ACTIONS TO TAKE:
• A. Condense the paragraph of the text below on the American middle class that begins "Early-nineteenth-century city directories reveal few new job titles" into a shorter version that keeps its main facts.
• B. From the text below on the American middle class, quote the part that opens with the words containing "The occupations that" and closes with "proprietorship, and respectability.".

TEXT UNDER STUDY:
<<<<
The occupations that characterized the American middle class included many jobs that predated the market revolution as well as a few that were created as a result of it. A list of middle-class occupations would include physicians, lawyers, educators, merchants, and ministers. But it would also have included new kinds of businessmen, whose jobs resulted from the decline of artisanal production. In general, middle-class occupations were defined by nonmanual, or what came to be called "white-collar," work. Over the course of the antebellum period, these jobs, available mostly to Euro-American men, were increasingly associated with upward mobility, proprietorship, and respectability.

Early-nineteenth-century city directories reveal few new job titles. But new forms of business organization and, to a lesser extent, technological innovation transformed the component tasks, status, and cultural meanings of older occupations. By the 1820s many successful artisans were no longer master craftsmen, working alongside journeymen and apprentices on shop floors. Instead, they had abandoned the practice of their crafts to become businessmen who concentrated on supervising employees and monitoring increasingly complex accounting systems. Many of these men continued to identify with their artisanal origins, describing themselves as tailors or cabinetmakers in city directories. Still, the nonmanual work they performed, and the opportunities it afforded, served to increase their social and economic distance from the laborers they employed.

This distance was reflected in several ways. As early as the 1820s, some firms created specialized retail spaces, whose clean, well-lit interiors and architectural embellishments marked a sharp contrast to the noise, smells, and dirt of artisans' shops and factories alike. White-collar work environments conferred a status that was underscored by salaries: in general, nonmanual proprietors and salaried employees in the early nineteenth century enjoyed higher incomes and accumulated more wealth than did manual workers. The elevated status of white-collar work even extended to entry-level clerical employees—clerks, salesmen, and bookkeepers—who typically earned less than skilled journeymen and who often performed manual labor, including stocking shelves, sweeping the store, and distributing handbills. Focusing on the prospect of upward mobility, these young men identified themselves as future businessmen and proprietors. At the same time, they exaggerated the differences between themselves and manual laborers.
>>>>
COLLECTED MATERIAL:
<<<<
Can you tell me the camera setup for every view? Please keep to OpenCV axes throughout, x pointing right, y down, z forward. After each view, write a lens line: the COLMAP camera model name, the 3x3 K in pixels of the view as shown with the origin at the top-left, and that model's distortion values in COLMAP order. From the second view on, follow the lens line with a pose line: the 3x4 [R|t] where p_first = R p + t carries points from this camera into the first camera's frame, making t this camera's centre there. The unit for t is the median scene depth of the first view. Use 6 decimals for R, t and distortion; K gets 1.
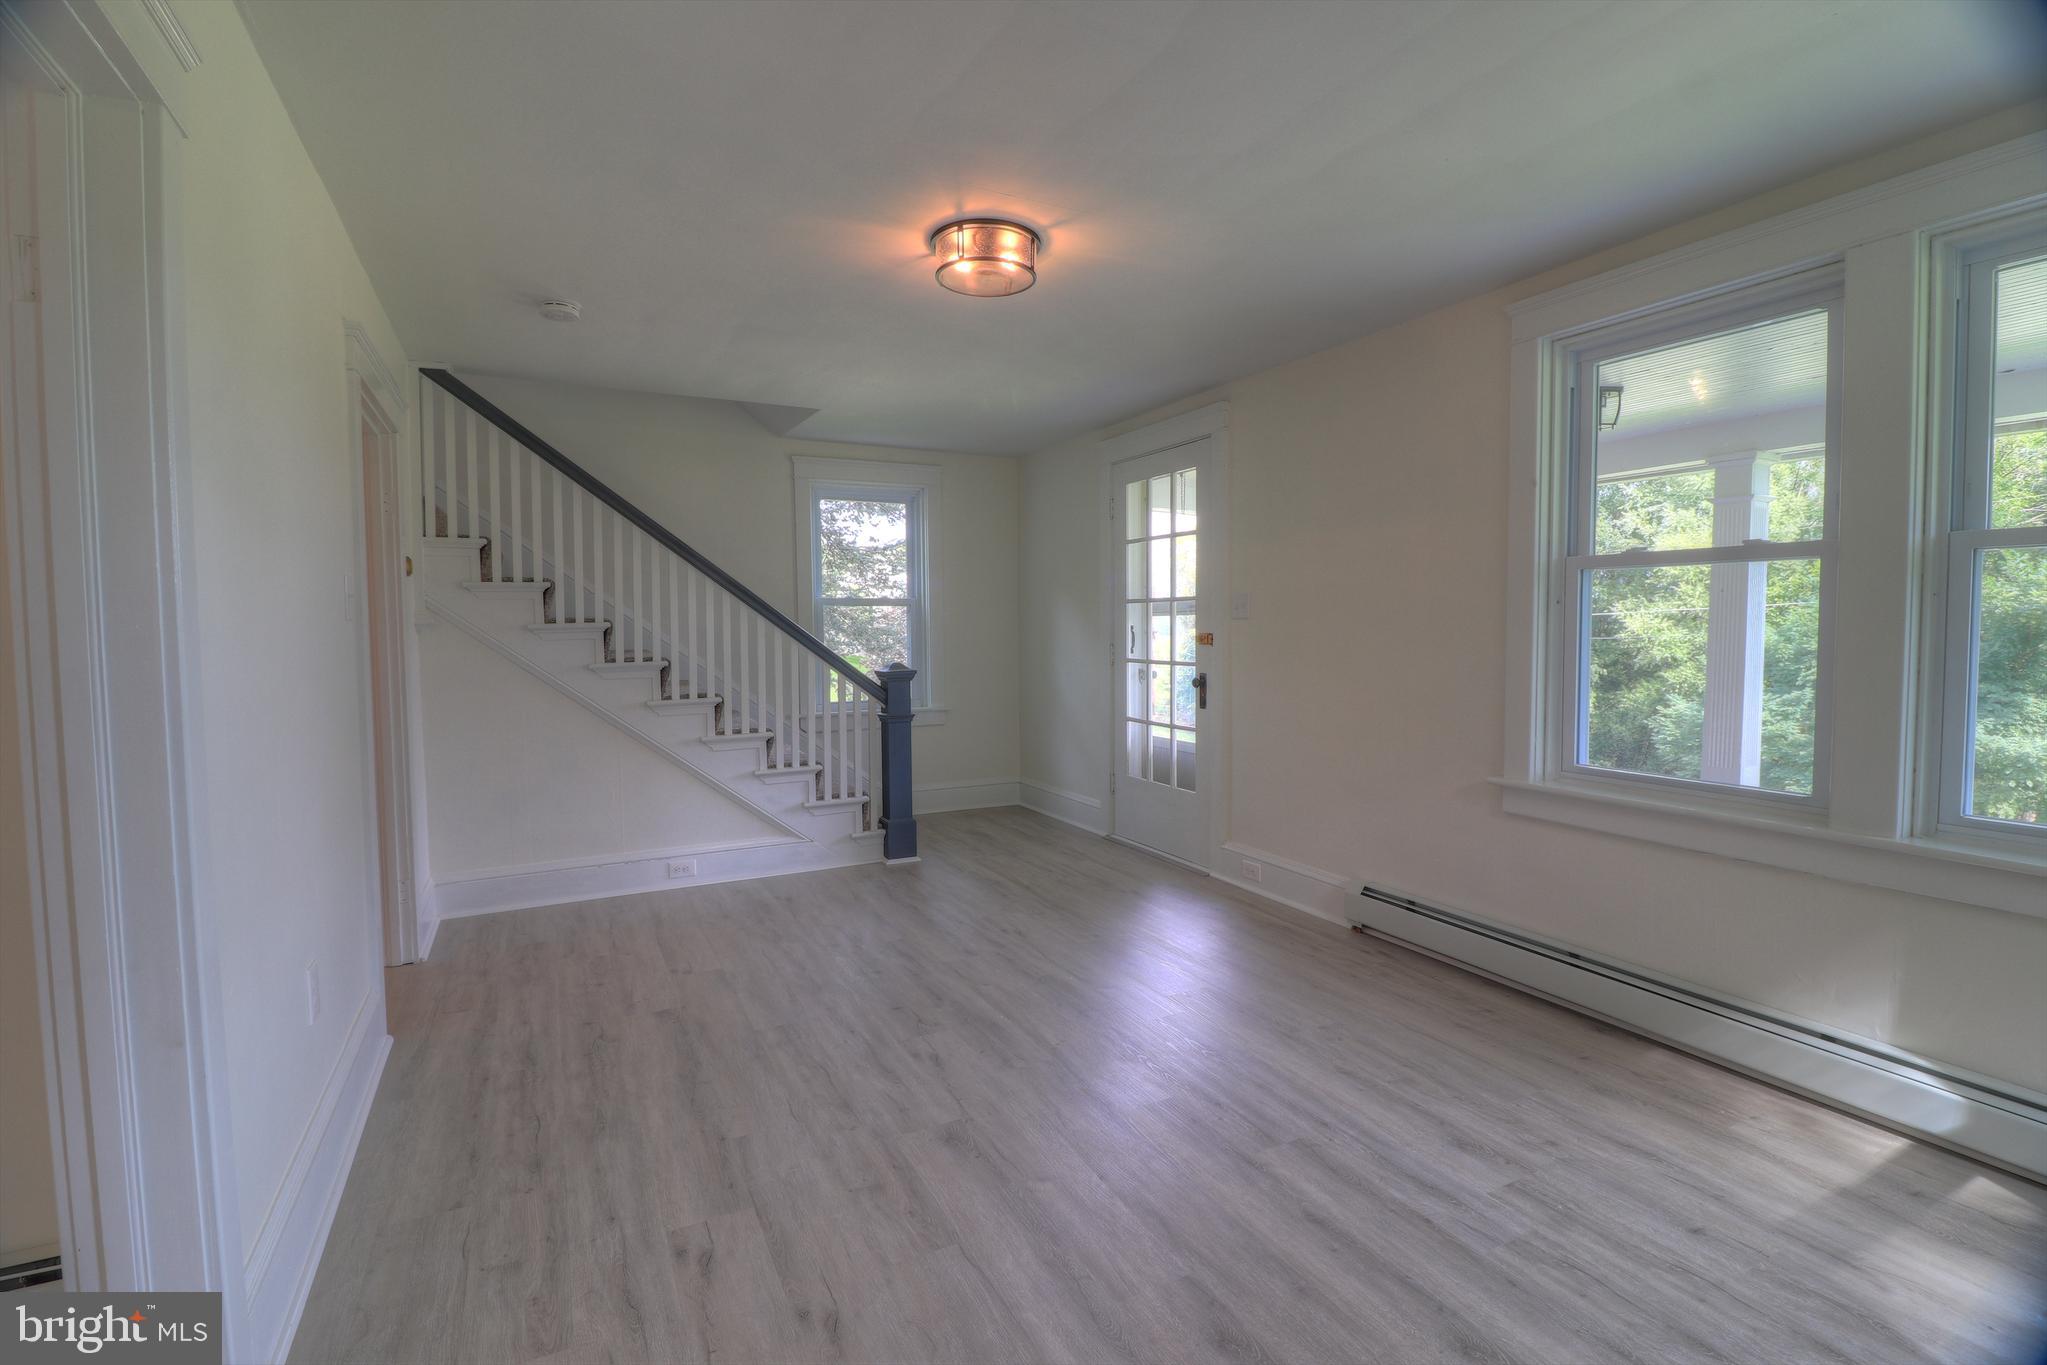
lens RADIAL K [[946.1, 0, 1016.5], [0, 946.1, 674.5], [0, 0, 1]] dist [0.003751, -0.015157]
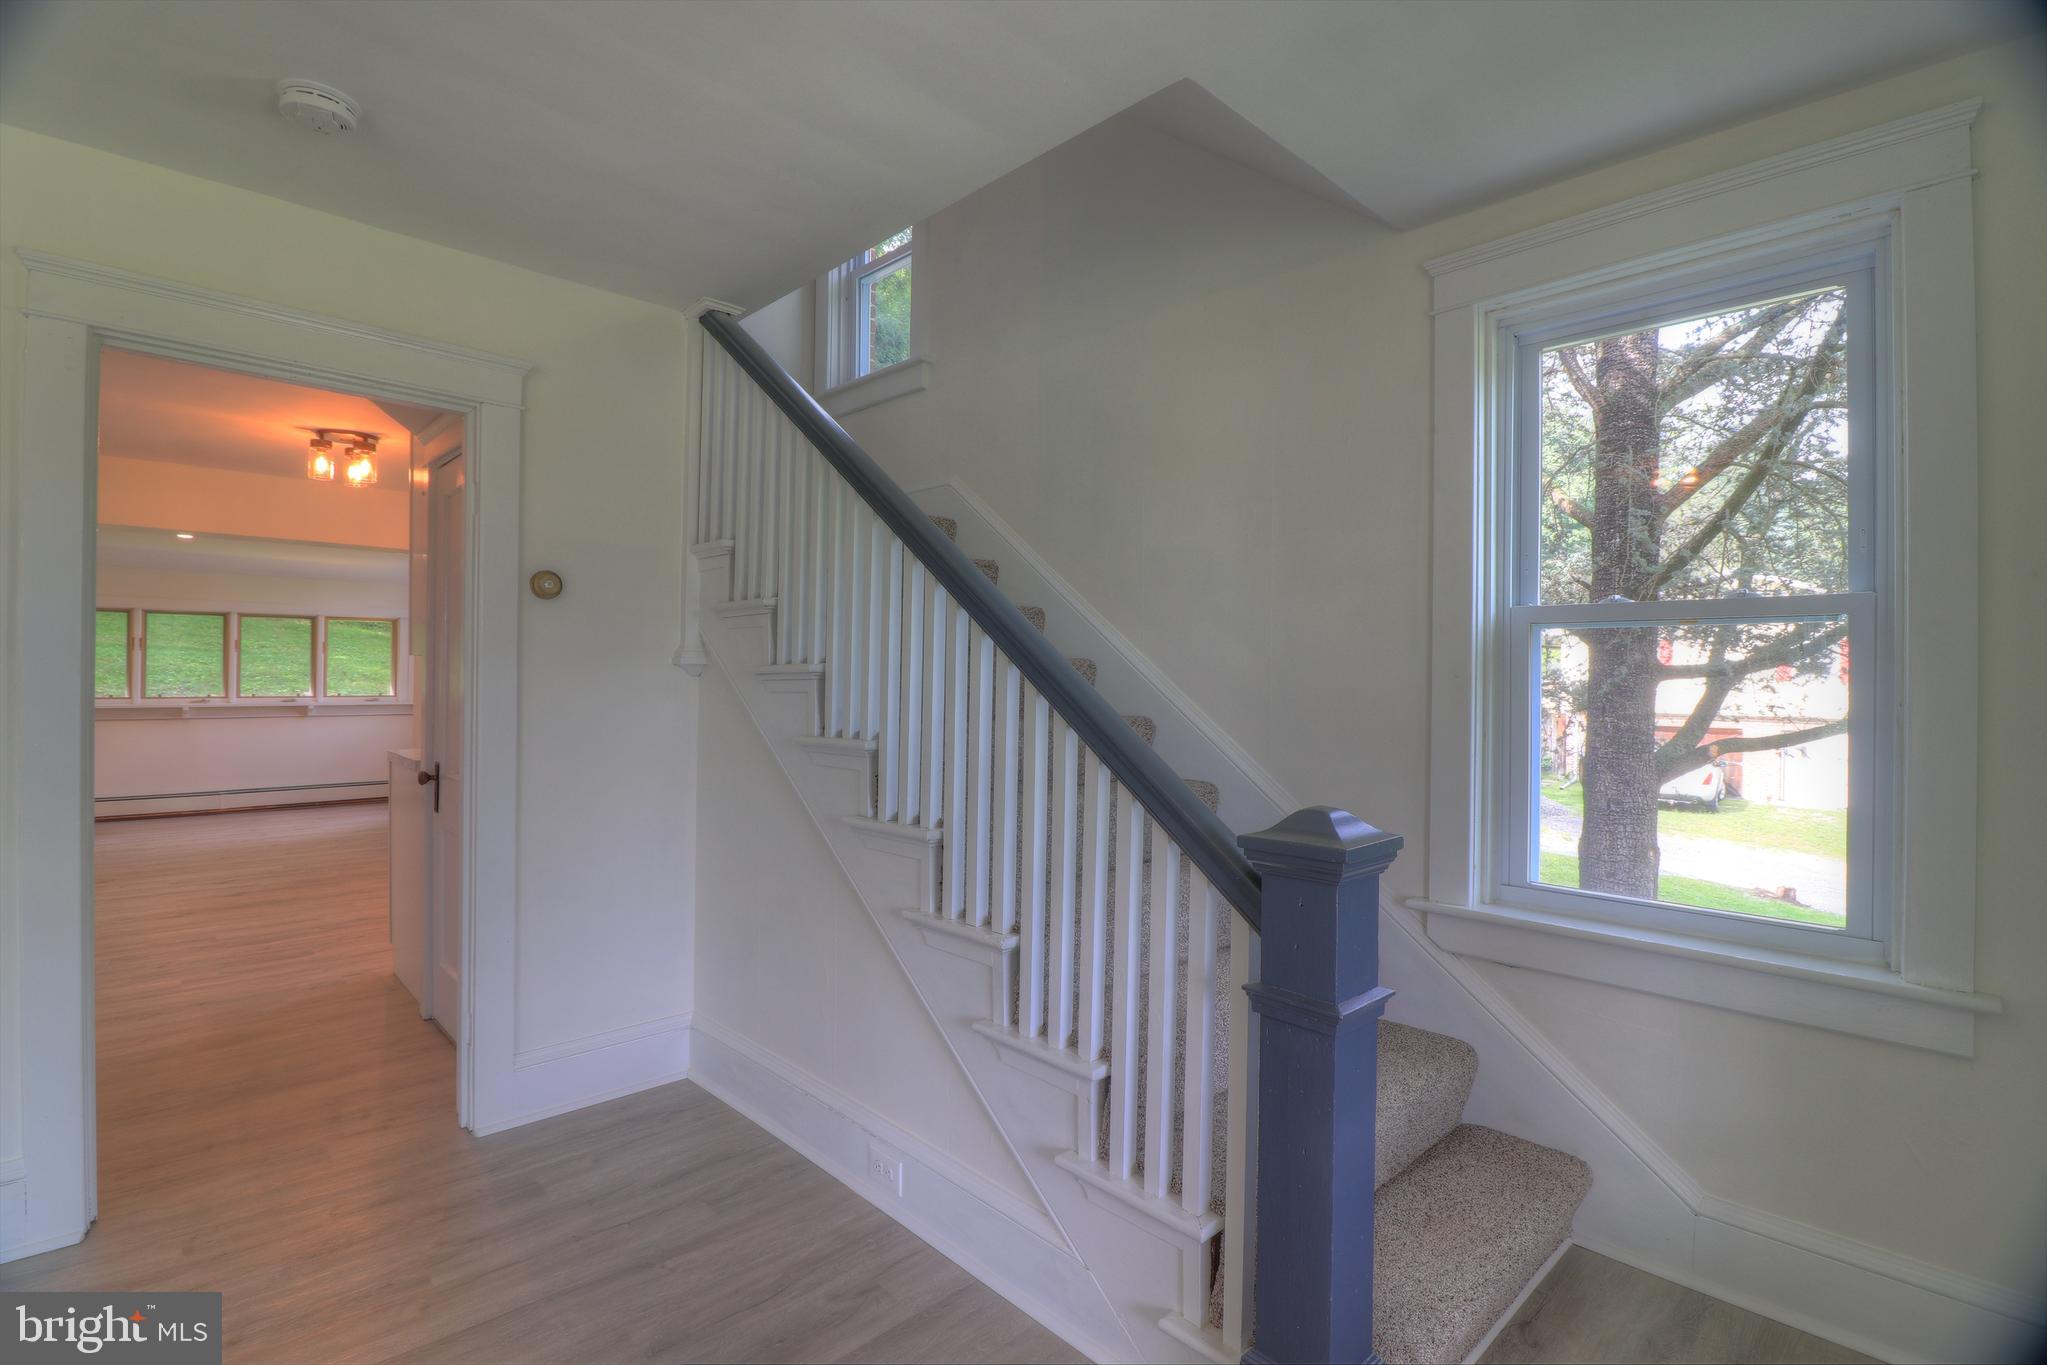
lens RADIAL K [[946.1, 0, 1016.5], [0, 946.1, 674.5], [0, 0, 1]] dist [0.003751, -0.015157]
pose [[0.287997, 0.008111, -0.957597, 0.156375], [-0.062994, 0.997959, -0.010492, -0.056948], [0.955557, 0.063345, 0.287920, 1.096834]]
>>>>
OUTPUTS BY TASK:
• A. City directories from the early nineteenth century show few new job titles, but new business organization, and to a lesser degree new technology, changed the tasks, status, and cultural meaning of older occupations. By the 1820s, many successful artisans had stopped working at their crafts beside journeymen and apprentices. They became businessmen who supervised employees and kept increasingly complex accounts. Many still listed themselves in directories as tailors or cabinetmakers. Even so, their nonmanual work and the opportunities it brought widened the social and economic gap between them and the laborers they employed.

• B.
The occupations that characterized the American middle class included many jobs that predated the market revolution as well as a few that were created as a result of it. A list of middle-class occupations would include physicians, lawyers, educators, merchants, and ministers. But it would also have included new kinds of businessmen, whose jobs resulted from the decline of artisanal production. In general, middle-class occupations were defined by nonmanual, or what came to be called "white-collar," work. Over the course of the antebellum period, these jobs, available mostly to Euro-American men, were increasingly associated with upward mobility, proprietorship, and respectability.